Nan Madol: a cidade de pedra erguida sobre um recife

2026-08-11 · Lugares enigmáticos · 7 min de leitura

Ao largo da costa sudeste de Pohnpei, uma ilha dos Estados Federados da Micronésia, uma lagoa rasa abriga uma construção sem paralelo em todo o Pacífico. Noventa e duas ilhotas artificiais, distribuídas por uma área central de cerca de 1,5 por 0,5 quilómetro de plataforma de recife, encaixam-se numa grelha de canais de maré que enchem e esvaziam duas vezes por dia. Os muros de contenção são feitos de basalto colunar: prismas longos de rocha vulcânica com faces naturais, empilhados em fiadas alternadas como os troncos de uma cabana, com o interior oco preenchido com cascalho de coral para criar chão seco. O nome Nan Madol remete para os espaços intermédios, ou seja, para os canais que separam uma ilhota da seguinte. O distrito arqueológico mais amplo cobre mais de 18 quilómetros quadrados.
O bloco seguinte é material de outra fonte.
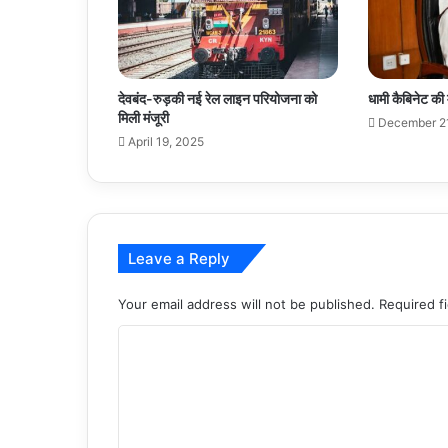
देवबंद-रुड़की नई रेल लाइन परियोजना को
धामी कैबिनेट की 
मिली मंजूरी
December 2
April 19, 2025
Leave a Reply
Your email address will not be published.
Required f
C
o
m
m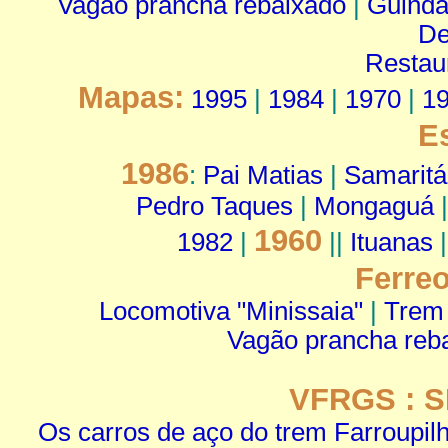
Vagão prancha rebaixado
|
Guinda
De
Restau
Mapas:
1995
|
1984
|
1970
|
1
E
1986
:
Pai Matias
|
Samaritá
Pedro Taques
|
Mongaguá
1960
1982
|
||
Ituanas
Ferre
Locomotiva "Minissaia"
|
Trem
Vagão prancha reba
VFRGS : S
Os carros de aço do trem Farroupil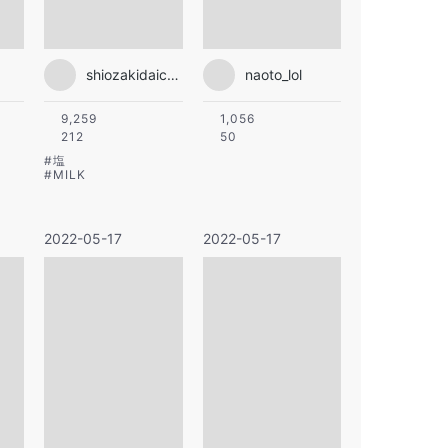
shiozakidaichi0911_milk
naoto_lol
9,259
1,056
212
50
#
塩
#
MILK
2022-05-17
2022-05-17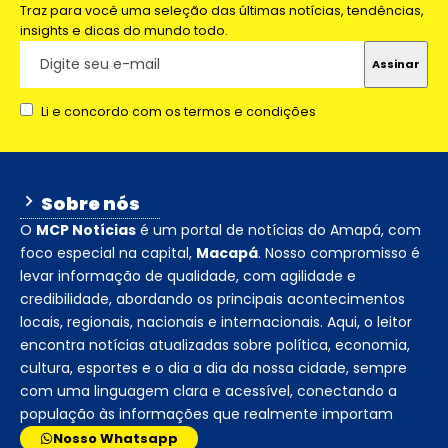
Traz para você uma seleção das últimas notícias, tendências,
insights e dicas do mundo todo.
Li e concordo com os termos e condições
Sobre nós
O
MCP Notícias
é um portal de notícias do Amapá, com
foco especial na capital,
Macapá
. Nosso compromisso é
levar informação de qualidade, com agilidade e
credibilidade, abordando os principais acontecimentos
locais, regionais, nacionais e internacionais. Aqui, o leitor
encontra notícias atualizadas sobre política, economia,
cultura, esportes e o dia a dia da nossa cidade, sempre
com uma linguagem clara e acessível, conectando a
população às informações que realmente importam
Nosso Whatsapp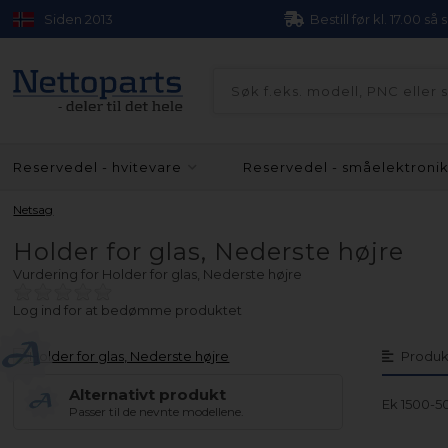
Siden 2013
Bestill før kl. 17.00 så
Reservedel - hvitevare
Reservedel - småelektroni
Netsag
Holder for glas, Nederste højre
Vurdering for
Holder for glas, Nederste højre
Log ind for at bedømme produktet
Produk
Alternativt produkt
Ek 1500-5
Passer til de nevnte modellene.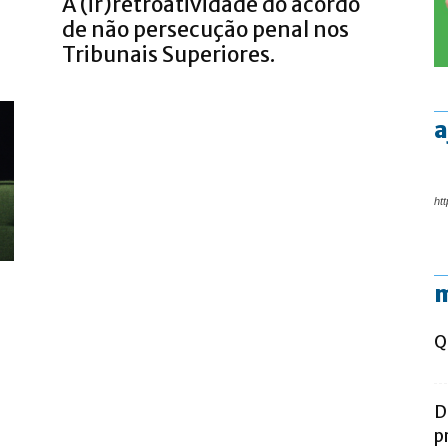
A (ir)retroatividade do acordo
de não persecução penal nos
Tribunais Superiores.
a
htt
m
Q
D
p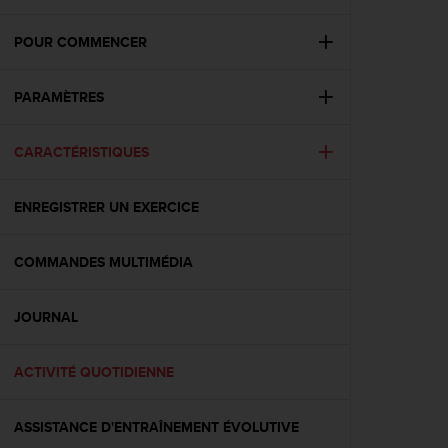
e
s
i
POUR COMMENCER
t
e
PARAMÈTRES
W
e
b
CARACTÉRISTIQUES
a
u
n
ENREGISTRER UN EXERCICE
i
v
e
COMMANDES MULTIMÉDIA
a
u
JOURNAL
A
A
d
ACTIVITÉ QUOTIDIENNE
e
c
o
ASSISTANCE D'ENTRAÎNEMENT ÉVOLUTIVE
n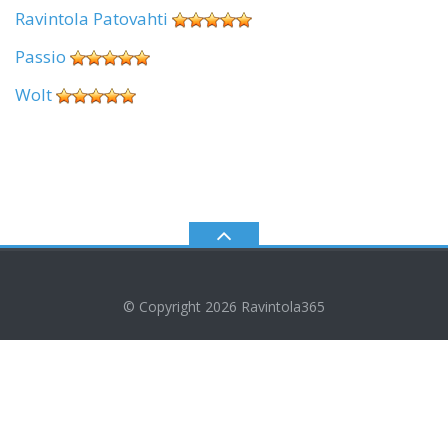
Ravintola Patovahti
Passio
Wolt
© Copyright 2026
Ravintola365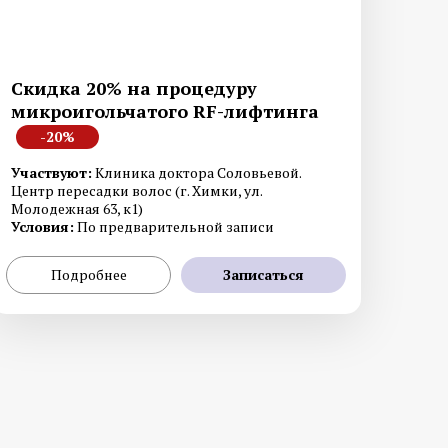
Скидка 20% на процедуру
микроигольчатого RF-лифтинга
-20%
Диагностика меланомы
Участвуют:
Клиника доктора Соловьевой.
Центр пересадки волос (г. Химки, ул.
рате
Лабораторная диагностика
Молодежная 63, к1)
Условия:
По предварительной записи
Подробнее
Записаться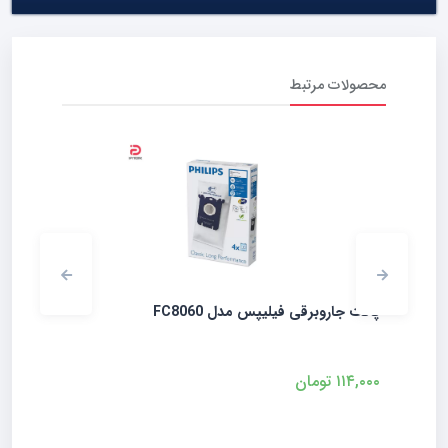
محصولات مرتبط
پاکت جاروبرقی فیلیپس مدل FC8060
موتور 1600 وات جاروبرقی
۱۱۴,۰۰۰
تومان
تماس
O que detém o visitante é a escala. A estrutura mais imponente é Nandauwas, a ilhota mortuária real, onde muros de 5,5 a 7,5 metros de altura cercam um túmulo central. As colunas de basalto individuais pesam várias toneladas cada, e as maiores são referidas em cerca de 50 toneladas. As estimativas para a massa total de pedra e coral transportados para o recife chegam a centenas de milhares de toneladas. No registo arqueológico de Pohnpei não há roda, nem animais de tração, nem ferramentas de metal, nem roldanas. Tudo em Nan Madol foi movido por pessoas, água e corda.